The OAL determines whether or not regulations promulgated by state agencies comport with California statutes. The agency has the power to reject regulations that are deemed inconsistent with state law and is the final hurdle for every regulation put forward by agencies.
According to FTCR, the Office of Administrative Law demands a neutral arbiter to ensure a fair and proper vetting of proposed regulations. As a lobbyist for the insurance industry, Gausewitz’ strong opinions on insurance policy will undermine the neutrality and credibility of the OAL and render the agency inappropriately biased on insurance matters, the consumer group said. At Wednesday’s hearing, FTCR will ask the Senate Rules Committee to withhold Gausewitz’ confirmation as Director of OAL unless he agrees not to intervene when insurance matters are before his agency, and instead agrees to defer those matters to others within the agency.
“To have an insurance industry lobbyist making the final call on rules that regulate the insurance industry and affect consumers, businesses and workers impacted by that industry would undermine public confidence in government and the administration,” wrote Douglas Heller, the Executive Director of FTCR in a letter to Gausewitz. “If this conflict is not addressed, every action taken by the OAL would be subject to the concern that rulings were motivated by the special interests that wield power in the administration.”
FTCR pointed to the short tenure of Marz Garcia, a former state Senator, as the head of the OAL in the early 1990s as an example of how powerful the post can be. In 1991 and 1992, still an unconfirmed appointee, Garcia refused to approve regulations, promulgated by then-Insurance Commissioner John Garamendi, which implemented the rate rollback provision of Proposition 103. Garcia used the OAL to block the rightful refund of billions of dollars in overpaid premiums to California motorists and other consumers. His obstructionist abuse of the power of OAL only ended when the Senate Rules Committee withheld confirmation and forced Garcia out of office.
In coming months, the OAL may consider proposals to implement new regulations concerning the implementation of Proposition 103‘s rules on ZIP-code based auto insurance rates. Gausewitz and his former insurance industry employer, have been vociferous opponents of the new rules. Gausewitz could also face regulations regarding homeowners’ insurance protection issues that he has aggressively fought while lobbying for insurers as well as rules related to the new workers’ compensation law, which the American Insurance Association actively lobbied.

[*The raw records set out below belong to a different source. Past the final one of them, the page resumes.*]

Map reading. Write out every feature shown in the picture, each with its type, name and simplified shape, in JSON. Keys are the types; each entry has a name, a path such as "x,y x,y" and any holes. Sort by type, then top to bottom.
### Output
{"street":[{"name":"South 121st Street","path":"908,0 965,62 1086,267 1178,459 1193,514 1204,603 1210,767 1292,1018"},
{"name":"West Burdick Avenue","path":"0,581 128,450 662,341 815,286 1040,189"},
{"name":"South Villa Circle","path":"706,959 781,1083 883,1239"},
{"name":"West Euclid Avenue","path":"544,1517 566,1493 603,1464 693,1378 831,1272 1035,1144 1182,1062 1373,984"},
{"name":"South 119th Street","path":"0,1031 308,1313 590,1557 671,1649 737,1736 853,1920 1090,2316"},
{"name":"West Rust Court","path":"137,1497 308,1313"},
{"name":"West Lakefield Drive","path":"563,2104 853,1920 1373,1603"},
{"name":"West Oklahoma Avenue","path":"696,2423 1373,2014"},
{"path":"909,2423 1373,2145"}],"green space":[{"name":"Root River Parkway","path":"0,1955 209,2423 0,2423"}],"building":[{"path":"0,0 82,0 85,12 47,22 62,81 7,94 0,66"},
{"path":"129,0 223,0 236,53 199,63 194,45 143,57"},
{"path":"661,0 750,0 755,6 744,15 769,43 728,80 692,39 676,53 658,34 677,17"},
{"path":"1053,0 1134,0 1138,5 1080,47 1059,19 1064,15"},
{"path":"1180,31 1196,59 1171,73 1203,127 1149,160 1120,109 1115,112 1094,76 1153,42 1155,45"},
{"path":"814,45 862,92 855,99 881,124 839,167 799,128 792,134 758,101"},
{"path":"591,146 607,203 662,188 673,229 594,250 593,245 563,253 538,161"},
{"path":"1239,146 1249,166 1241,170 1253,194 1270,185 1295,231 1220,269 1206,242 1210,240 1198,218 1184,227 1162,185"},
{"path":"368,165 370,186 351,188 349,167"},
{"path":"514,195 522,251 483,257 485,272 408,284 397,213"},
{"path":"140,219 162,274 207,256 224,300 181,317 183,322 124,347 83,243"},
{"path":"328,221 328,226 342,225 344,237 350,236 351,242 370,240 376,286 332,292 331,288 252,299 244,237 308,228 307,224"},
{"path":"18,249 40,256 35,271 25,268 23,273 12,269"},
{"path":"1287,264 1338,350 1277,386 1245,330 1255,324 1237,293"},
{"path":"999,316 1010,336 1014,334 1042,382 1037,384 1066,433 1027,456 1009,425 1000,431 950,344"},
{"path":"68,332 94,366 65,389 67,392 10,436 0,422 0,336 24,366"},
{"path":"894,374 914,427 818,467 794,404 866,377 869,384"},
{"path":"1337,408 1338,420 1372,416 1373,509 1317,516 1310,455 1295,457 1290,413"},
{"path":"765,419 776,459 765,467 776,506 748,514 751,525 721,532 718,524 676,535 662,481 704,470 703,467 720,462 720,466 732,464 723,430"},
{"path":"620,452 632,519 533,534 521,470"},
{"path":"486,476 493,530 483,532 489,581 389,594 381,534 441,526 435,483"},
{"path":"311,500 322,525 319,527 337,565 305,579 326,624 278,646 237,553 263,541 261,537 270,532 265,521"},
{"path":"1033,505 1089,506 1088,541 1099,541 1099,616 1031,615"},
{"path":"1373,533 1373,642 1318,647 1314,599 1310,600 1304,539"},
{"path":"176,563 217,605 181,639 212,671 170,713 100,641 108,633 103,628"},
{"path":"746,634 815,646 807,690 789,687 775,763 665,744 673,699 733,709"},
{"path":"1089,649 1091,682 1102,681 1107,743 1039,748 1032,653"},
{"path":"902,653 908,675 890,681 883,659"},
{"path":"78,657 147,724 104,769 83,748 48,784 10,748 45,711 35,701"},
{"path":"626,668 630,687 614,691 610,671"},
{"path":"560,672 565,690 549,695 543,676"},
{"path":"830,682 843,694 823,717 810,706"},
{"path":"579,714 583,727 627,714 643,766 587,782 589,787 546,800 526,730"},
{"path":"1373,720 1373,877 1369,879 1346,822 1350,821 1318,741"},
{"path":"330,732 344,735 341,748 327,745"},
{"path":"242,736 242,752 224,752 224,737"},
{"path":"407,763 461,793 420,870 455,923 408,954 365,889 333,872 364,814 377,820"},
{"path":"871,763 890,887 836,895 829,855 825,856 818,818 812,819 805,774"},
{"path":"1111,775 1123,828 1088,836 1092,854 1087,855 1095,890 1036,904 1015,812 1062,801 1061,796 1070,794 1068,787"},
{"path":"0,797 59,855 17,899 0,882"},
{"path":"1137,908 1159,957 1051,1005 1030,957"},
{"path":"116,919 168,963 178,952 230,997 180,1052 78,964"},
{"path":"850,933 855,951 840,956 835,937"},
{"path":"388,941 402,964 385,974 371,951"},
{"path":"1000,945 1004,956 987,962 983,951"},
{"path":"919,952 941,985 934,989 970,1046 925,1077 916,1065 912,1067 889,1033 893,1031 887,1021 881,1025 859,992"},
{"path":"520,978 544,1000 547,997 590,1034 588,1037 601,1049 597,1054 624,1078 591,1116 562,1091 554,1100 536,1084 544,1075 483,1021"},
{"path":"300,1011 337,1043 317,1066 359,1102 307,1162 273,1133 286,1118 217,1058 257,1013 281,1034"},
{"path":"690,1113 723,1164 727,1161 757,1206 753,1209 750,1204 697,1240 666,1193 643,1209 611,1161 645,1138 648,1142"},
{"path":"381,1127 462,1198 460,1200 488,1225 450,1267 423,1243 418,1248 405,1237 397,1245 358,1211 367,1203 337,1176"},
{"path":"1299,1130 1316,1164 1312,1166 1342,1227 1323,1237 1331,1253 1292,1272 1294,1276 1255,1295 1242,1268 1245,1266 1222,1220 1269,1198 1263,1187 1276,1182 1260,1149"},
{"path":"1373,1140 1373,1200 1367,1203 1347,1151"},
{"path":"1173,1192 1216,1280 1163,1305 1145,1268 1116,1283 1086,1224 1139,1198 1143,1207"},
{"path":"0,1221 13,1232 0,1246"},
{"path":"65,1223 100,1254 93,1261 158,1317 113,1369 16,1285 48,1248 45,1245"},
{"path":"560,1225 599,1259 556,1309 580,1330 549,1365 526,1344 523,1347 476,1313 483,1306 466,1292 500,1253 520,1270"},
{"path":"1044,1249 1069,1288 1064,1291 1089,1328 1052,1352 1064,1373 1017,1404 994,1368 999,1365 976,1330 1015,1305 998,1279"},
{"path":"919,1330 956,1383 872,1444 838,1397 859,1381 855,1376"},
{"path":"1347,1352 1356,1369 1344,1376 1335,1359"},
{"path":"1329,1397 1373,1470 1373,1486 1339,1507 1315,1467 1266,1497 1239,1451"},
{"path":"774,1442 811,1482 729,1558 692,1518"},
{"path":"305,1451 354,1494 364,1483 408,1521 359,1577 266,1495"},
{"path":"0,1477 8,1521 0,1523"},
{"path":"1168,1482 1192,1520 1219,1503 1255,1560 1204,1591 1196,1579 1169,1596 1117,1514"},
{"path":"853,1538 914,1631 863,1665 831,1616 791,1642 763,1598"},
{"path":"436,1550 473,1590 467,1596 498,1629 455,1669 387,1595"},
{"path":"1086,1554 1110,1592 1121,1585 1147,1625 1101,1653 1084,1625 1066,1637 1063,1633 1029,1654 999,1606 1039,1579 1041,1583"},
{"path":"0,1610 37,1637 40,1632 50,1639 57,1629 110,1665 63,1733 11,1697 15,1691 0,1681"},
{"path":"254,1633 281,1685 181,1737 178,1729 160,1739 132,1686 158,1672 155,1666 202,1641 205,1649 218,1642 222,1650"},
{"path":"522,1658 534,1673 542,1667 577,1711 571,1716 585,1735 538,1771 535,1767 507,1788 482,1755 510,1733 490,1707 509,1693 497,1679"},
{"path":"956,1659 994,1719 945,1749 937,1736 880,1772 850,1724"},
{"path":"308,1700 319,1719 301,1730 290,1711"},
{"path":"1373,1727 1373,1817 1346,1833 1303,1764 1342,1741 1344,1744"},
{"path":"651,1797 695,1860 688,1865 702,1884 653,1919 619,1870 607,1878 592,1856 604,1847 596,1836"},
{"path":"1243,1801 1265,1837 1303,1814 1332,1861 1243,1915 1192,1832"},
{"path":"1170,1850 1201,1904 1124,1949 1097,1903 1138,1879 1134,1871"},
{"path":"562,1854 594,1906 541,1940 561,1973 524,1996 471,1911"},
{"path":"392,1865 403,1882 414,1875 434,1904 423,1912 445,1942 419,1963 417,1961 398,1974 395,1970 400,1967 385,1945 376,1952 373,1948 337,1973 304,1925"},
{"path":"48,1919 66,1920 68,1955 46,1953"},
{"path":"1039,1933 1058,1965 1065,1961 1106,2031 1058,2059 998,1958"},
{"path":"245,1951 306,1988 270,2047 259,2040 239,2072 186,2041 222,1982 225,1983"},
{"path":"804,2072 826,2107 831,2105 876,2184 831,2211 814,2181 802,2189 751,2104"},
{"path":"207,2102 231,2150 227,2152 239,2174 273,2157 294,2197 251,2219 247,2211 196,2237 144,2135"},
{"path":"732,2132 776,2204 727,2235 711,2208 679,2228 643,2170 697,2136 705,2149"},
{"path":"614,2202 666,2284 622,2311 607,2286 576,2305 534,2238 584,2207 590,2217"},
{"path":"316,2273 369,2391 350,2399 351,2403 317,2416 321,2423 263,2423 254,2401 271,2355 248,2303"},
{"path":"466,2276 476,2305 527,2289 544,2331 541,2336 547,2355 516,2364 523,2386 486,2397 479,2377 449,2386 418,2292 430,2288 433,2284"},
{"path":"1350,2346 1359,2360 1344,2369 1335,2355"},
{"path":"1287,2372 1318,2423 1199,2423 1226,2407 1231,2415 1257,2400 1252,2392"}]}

“Certainly, the administration could not deny that there is sufficient competence among the OAL staff to handle the review of insurance regulations without your involvement,” FTCR wrote in the letter to Gausewitz. “If you, or the administration, is unwilling to accept such an agreement, then we would have to assume that your ties to and bias toward the insurance industry was a chief reason for your appointment.”
The confirmation of Gausewitz is the second Schwarzenegger appointment that FTCR has challenged. Last week, the Senate Rules Committee confirmed the appointment of Charlene Zettel to head the Department of Consumer Affairs. Consumer groups argued that as a lawmaker, Zettel’s record was decidedly anti-consumer, which should have disqualified her from the post of Director of Consumer Affairs.